抗战胜利了,当年的流亡少年邢路,在阔别东北14年后,终于重返故土,踏上了祖辈生活过的辽东大地。在鸭绿江边,他随军登陆的那一刻,兴奋的心情难以描述。邢路的祖籍不在通辽,而在辽阳。父亲是一位中医,年轻的时候,从老家烟台铧子沟的杨寨子走出来,一路行医,到了多民族杂居的通辽城,在一家药铺当了坐堂大夫,故邢路的出生地是在通辽的余粮堡。地处辽东腹地的辽阳,是他的祖辈父辈的生身之地,是他的母亲常常念叨的地方,他又怎么能忘怀呢?自东北解放战争以来,邢路一直在辽东地区工作,先后任辽东省委的《安东日报》、《辽东日报》编委、采访科长,辽南省委《千山日报》、《辽南日报》总编辑、副社长。其间,邢路在《辽南日报》刊登过一则寻人启事,一个多月后得到了回应,失散了8年的母亲和家人在通辽找到了!劫后团聚的那一刻,母子流泪相拥,全家喜极而泣。

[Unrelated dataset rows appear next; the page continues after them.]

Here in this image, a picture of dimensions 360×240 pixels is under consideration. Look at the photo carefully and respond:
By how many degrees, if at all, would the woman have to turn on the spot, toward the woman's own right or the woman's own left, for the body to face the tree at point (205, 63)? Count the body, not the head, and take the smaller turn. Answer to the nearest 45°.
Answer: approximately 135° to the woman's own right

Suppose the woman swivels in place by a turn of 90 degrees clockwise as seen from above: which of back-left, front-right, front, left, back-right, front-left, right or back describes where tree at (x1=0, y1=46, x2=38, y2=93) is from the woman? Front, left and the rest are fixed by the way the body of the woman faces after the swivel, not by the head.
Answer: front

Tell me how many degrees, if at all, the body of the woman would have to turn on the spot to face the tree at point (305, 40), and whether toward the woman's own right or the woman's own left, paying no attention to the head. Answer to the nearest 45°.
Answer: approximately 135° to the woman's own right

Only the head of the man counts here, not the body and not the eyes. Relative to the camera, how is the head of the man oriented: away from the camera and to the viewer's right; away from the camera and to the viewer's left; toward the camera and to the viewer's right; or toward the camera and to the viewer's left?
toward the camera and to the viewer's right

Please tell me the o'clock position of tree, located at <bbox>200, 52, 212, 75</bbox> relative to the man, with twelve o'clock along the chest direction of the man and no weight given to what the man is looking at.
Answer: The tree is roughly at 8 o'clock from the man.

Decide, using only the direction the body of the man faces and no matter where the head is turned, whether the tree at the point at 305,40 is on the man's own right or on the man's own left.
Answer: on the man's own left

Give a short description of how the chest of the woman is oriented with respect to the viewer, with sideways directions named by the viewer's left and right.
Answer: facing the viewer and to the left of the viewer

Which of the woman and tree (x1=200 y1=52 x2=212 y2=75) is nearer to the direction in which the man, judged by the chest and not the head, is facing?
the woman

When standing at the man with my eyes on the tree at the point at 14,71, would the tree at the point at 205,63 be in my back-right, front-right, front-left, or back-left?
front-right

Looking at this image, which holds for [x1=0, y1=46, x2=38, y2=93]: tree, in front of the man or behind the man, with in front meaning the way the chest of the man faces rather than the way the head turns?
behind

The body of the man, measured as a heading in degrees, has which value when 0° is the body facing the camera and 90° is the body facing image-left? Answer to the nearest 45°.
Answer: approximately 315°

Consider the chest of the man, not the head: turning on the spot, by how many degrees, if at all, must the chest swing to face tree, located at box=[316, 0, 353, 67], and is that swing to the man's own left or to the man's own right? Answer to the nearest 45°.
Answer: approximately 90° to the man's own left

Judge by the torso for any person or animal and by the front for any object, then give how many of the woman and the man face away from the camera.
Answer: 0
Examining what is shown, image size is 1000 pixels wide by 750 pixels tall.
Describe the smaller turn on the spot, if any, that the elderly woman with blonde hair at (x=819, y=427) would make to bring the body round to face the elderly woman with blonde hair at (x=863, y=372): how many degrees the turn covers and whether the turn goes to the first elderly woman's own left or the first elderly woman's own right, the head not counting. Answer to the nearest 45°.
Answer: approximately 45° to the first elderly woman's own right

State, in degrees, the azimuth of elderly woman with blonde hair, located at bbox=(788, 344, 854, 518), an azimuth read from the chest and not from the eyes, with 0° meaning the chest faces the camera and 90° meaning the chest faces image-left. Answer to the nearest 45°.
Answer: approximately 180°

1964年,时任中国驻印尼大使馆经济参赞的邢路与夫人,在大使馆合影。
1949年1月,邢路调入鞍山,出任鞍山市委宣传部副部长。随着鞍钢进入恢复与建设时期,他于1954年11月出任鞍钢基建系统党委政治部副主任。两个月后,基建系统正式划出鞍钢,成立隶属冶金部的鞍山钢铁建设公司,他出任公司党委副书记。1963年11月,时任鞍山市委工业部部长的邢路调往北京,先后任对外经济联络总局办公室主任、外经委办公厅主任、驻印尼使馆经济参赞、驻巴基斯坦使馆经济参赞、第六机械工业部办公厅负责人、国家进出口管理委员会条法局局长、对外经济贸易部条法局局长等。